*Dataset entries*:
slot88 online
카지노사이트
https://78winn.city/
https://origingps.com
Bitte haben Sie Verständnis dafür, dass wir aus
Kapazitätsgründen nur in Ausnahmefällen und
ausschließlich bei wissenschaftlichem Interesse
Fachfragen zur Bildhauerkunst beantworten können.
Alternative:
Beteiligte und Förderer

==

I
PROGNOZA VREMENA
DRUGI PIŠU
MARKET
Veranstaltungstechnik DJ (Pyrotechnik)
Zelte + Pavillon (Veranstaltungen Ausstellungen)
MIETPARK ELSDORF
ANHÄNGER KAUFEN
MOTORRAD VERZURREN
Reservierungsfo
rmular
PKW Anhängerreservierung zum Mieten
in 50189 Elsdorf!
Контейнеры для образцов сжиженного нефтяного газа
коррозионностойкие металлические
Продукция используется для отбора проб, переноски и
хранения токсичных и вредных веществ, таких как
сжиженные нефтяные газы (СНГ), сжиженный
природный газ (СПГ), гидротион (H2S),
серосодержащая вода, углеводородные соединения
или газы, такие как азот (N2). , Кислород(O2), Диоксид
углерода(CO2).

* * *

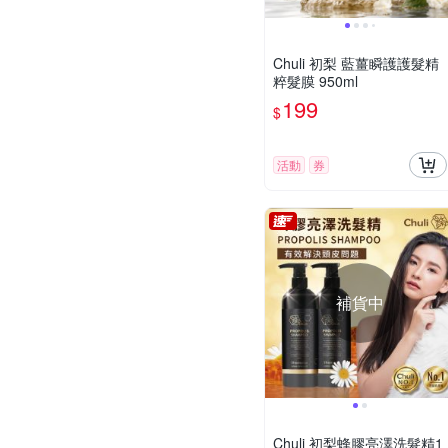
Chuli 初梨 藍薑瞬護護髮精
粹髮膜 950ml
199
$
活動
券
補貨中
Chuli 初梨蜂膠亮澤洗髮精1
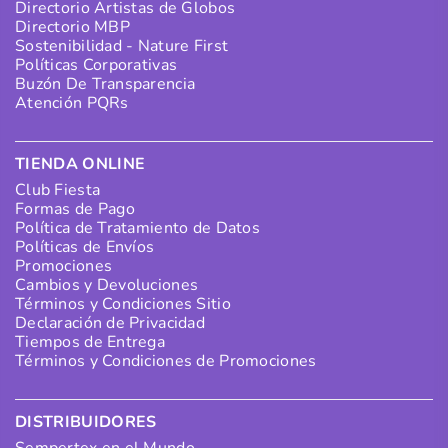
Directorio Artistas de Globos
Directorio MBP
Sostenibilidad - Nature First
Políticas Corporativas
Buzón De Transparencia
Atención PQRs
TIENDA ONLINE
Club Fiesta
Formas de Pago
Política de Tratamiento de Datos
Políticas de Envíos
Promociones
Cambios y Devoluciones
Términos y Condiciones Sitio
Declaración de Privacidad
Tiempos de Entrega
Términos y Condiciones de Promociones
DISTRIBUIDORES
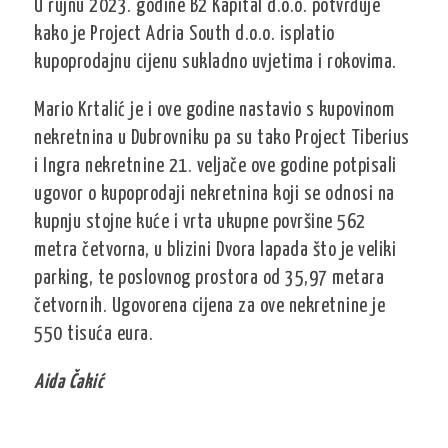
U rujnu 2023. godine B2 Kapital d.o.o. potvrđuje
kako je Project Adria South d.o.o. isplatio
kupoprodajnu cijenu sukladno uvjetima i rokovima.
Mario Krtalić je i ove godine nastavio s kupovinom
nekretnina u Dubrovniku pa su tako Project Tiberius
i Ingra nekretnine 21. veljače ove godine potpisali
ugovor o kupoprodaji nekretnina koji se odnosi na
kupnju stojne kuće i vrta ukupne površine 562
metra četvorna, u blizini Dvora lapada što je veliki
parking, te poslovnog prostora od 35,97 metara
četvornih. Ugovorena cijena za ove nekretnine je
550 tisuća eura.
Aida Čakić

*The problem*: In the material above, locate the line containing "U rujnu 2023." and the line containing "i Ingra nekretnine". Transcribe exactly those two lines and every line between them, and nothing more.

*Expected answer*:
U rujnu 2023. godine B2 Kapital d.o.o. potvrđuje
kako je Project Adria South d.o.o. isplatio
kupoprodajnu cijenu sukladno uvjetima i rokovima.
Mario Krtalić je i ove godine nastavio s kupovinom
nekretnina u Dubrovniku pa su tako Project Tiberius
i Ingra nekretnine 21. veljače ove godine potpisali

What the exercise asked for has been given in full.